• TASK PROMPT: Copy the listing verbatim, excluding any images found in it.

• INPUT DATA:

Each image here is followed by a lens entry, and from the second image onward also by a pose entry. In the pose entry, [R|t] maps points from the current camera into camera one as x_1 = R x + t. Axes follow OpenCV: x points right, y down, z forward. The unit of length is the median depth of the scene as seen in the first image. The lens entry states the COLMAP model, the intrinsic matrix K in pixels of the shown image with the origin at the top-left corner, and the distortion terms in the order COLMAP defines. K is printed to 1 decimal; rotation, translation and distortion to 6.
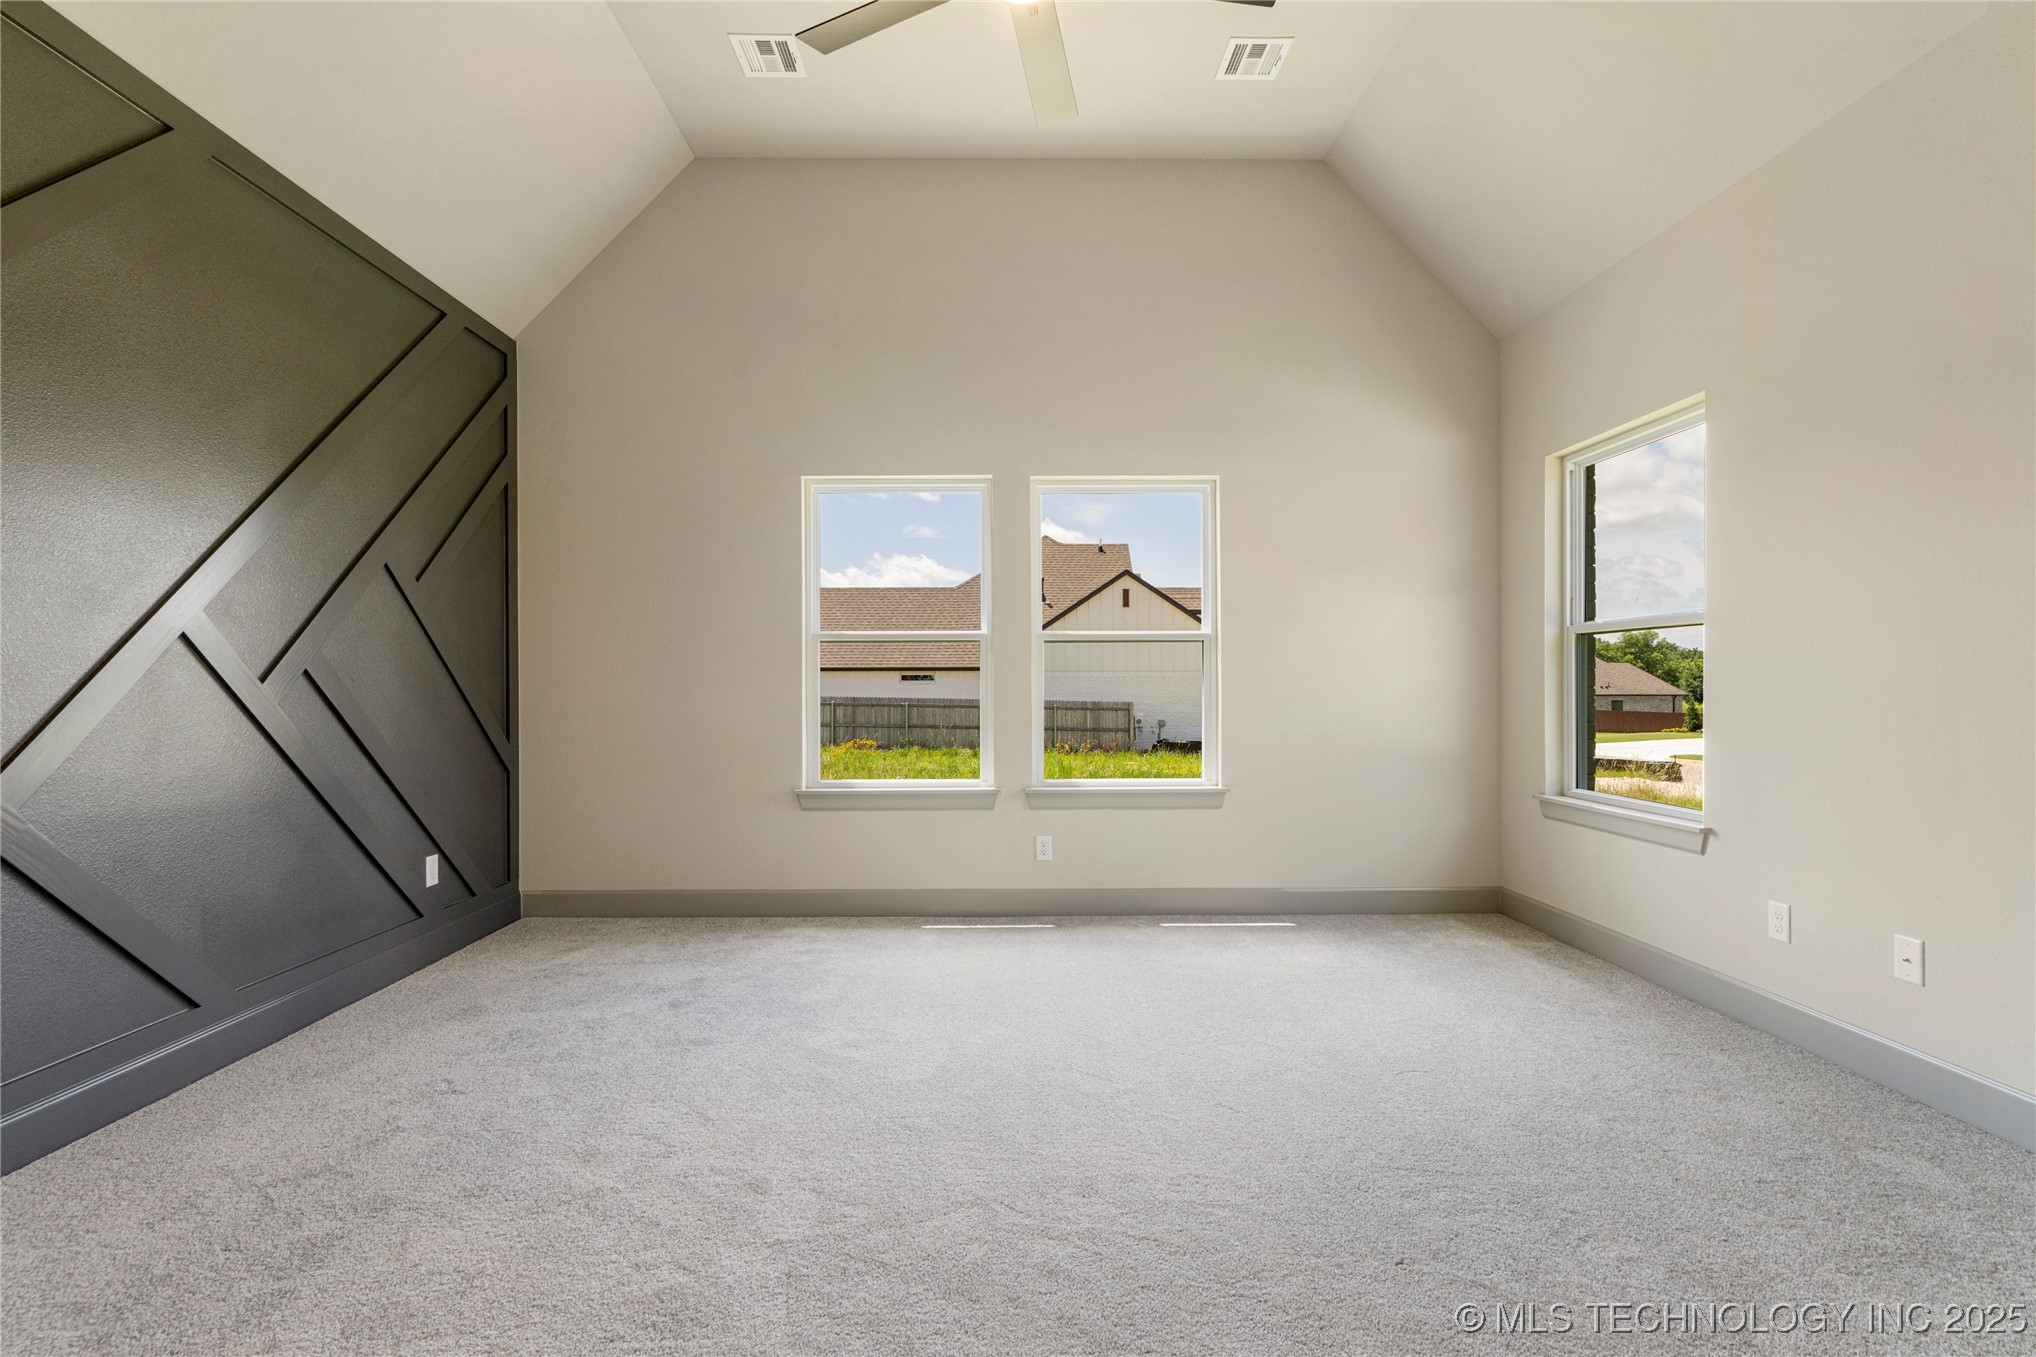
lens RADIAL K [[918.1, 0, 1017.1], [0, 918.1, 686.9], [0, 0, 1]] dist [-0.001407, 0.000700]
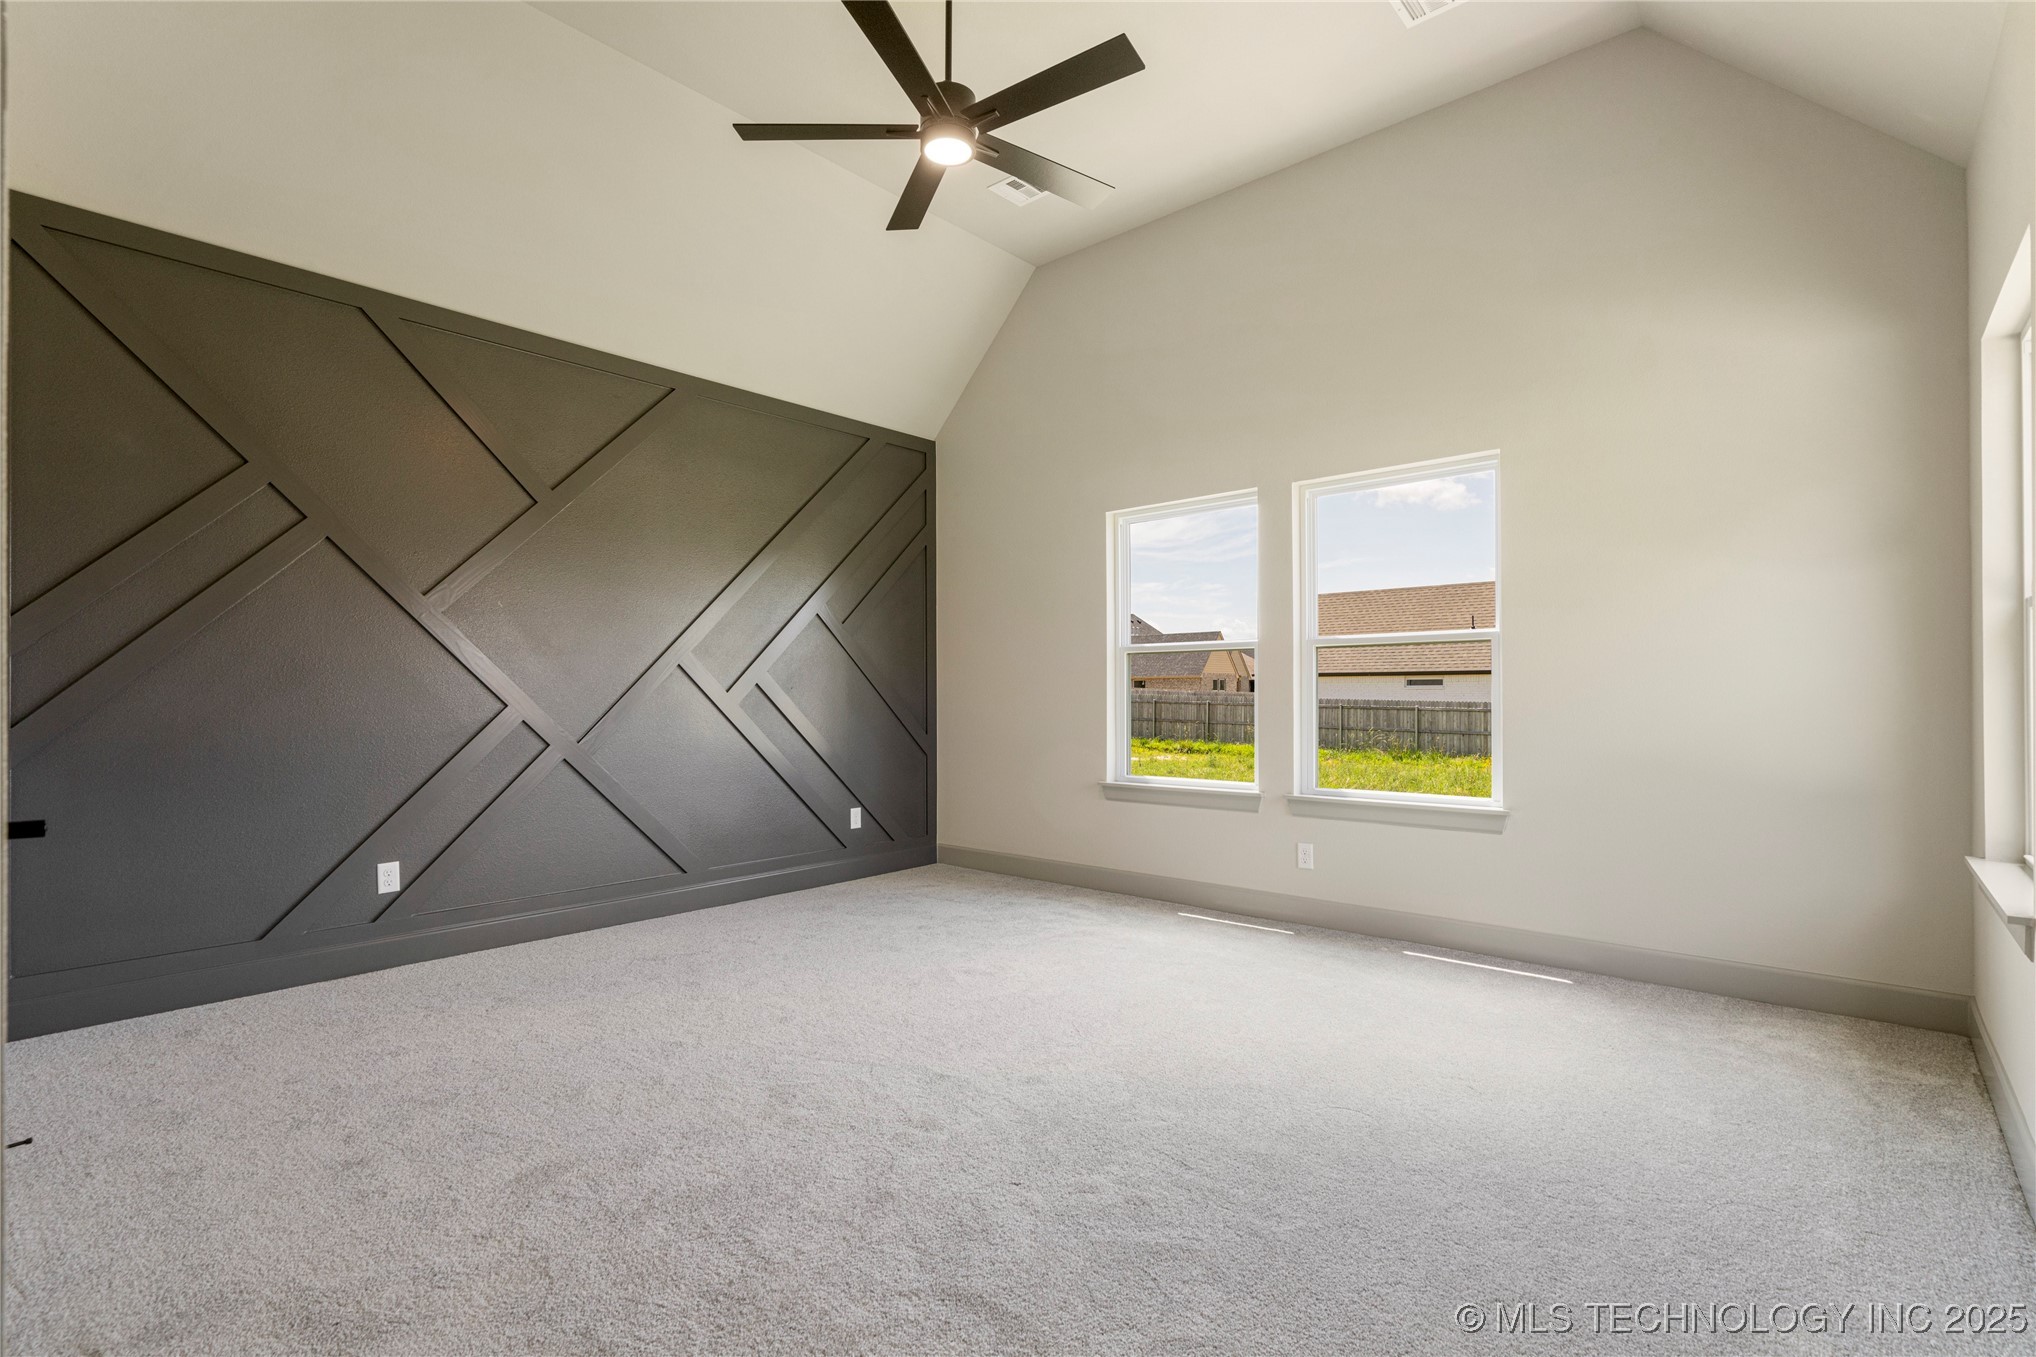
lens RADIAL K [[928.6, 0, 1002.9], [0, 928.6, 688.4], [0, 0, 1]] dist [-0.001722, 0.000256]
pose [[0.740597, -0.004682, -0.671933, 0.458510], [0.002369, 0.999988, -0.004357, -0.001858], [0.671946, 0.001635, 0.740599, 0.040034]]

• ANSWER FOR THIS EXERCISE:
Each image here is followed by a lens entry, and from the second image onward also by a pose entry. In the pose entry, [R|t] maps points from the current camera into camera one as x_1 = R x + t. Axes follow OpenCV: x points right, y down, z forward. The unit of length is the median depth of the scene as seen in the first image. The lens entry states the COLMAP model, the intrinsic matrix K in pixels of the shown image with the origin at the top-left corner, and the distortion terms in the order COLMAP defines. K is printed to 1 decimal; rotation, translation and distortion to 6.
lens RADIAL K [[918.1, 0, 1017.1], [0, 918.1, 686.9], [0, 0, 1]] dist [-0.001407, 0.000700]
lens RADIAL K [[928.6, 0, 1002.9], [0, 928.6, 688.4], [0, 0, 1]] dist [-0.001722, 0.000256]
pose [[0.740597, -0.004682, -0.671933, 0.458510], [0.002369, 0.999988, -0.004357, -0.001858], [0.671946, 0.001635, 0.740599, 0.040034]]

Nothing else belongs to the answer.